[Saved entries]
■ ■ ■ ■

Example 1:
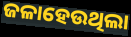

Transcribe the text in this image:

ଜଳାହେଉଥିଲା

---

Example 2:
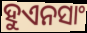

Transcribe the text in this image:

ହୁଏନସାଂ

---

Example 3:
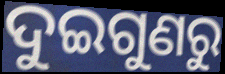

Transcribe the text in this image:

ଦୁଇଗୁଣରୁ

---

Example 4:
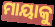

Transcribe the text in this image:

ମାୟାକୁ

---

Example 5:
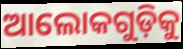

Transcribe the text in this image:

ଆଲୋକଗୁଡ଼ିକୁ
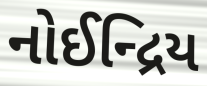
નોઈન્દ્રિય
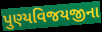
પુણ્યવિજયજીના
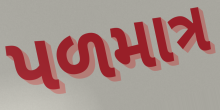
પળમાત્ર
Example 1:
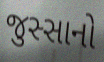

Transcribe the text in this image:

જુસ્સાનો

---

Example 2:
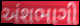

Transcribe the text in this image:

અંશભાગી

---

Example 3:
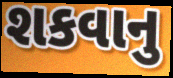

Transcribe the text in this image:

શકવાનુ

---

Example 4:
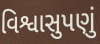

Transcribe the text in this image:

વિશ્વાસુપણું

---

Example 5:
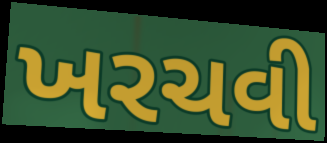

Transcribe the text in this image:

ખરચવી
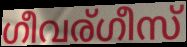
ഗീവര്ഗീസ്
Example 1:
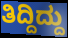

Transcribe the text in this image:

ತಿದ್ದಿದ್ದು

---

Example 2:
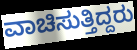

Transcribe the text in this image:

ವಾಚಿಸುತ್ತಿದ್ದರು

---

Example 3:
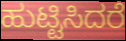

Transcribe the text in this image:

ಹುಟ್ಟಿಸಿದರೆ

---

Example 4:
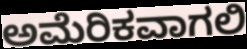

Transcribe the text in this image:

■ ■ ■ ■

Work required: Line by line, retype the records above exactly, minus the images.

Response:
Example 1:

Transcribe the text in this image:

ଜଳାହେଉଥିଲା

---

Example 2:

Transcribe the text in this image:

ହୁଏନସାଂ

---

Example 3:

Transcribe the text in this image:

ଦୁଇଗୁଣରୁ

---

Example 4:

Transcribe the text in this image:

ମାୟାକୁ

---

Example 5:

Transcribe the text in this image:

ଆଲୋକଗୁଡ଼ିକୁ
નોઈન્દ્રિય
પુણ્યવિજયજીના
પળમાત્ર
Example 1:

Transcribe the text in this image:

જુસ્સાનો

---

Example 2:

Transcribe the text in this image:

અંશભાગી

---

Example 3:

Transcribe the text in this image:

શકવાનુ

---

Example 4:

Transcribe the text in this image:

વિશ્વાસુપણું

---

Example 5:

Transcribe the text in this image:

ખરચવી
ഗീവര്ഗീസ്
Example 1:

Transcribe the text in this image:

ತಿದ್ದಿದ್ದು

---

Example 2:

Transcribe the text in this image:

ವಾಚಿಸುತ್ತಿದ್ದರು

---

Example 3:

Transcribe the text in this image:

ಹುಟ್ಟಿಸಿದರೆ

---

Example 4:

Transcribe the text in this image:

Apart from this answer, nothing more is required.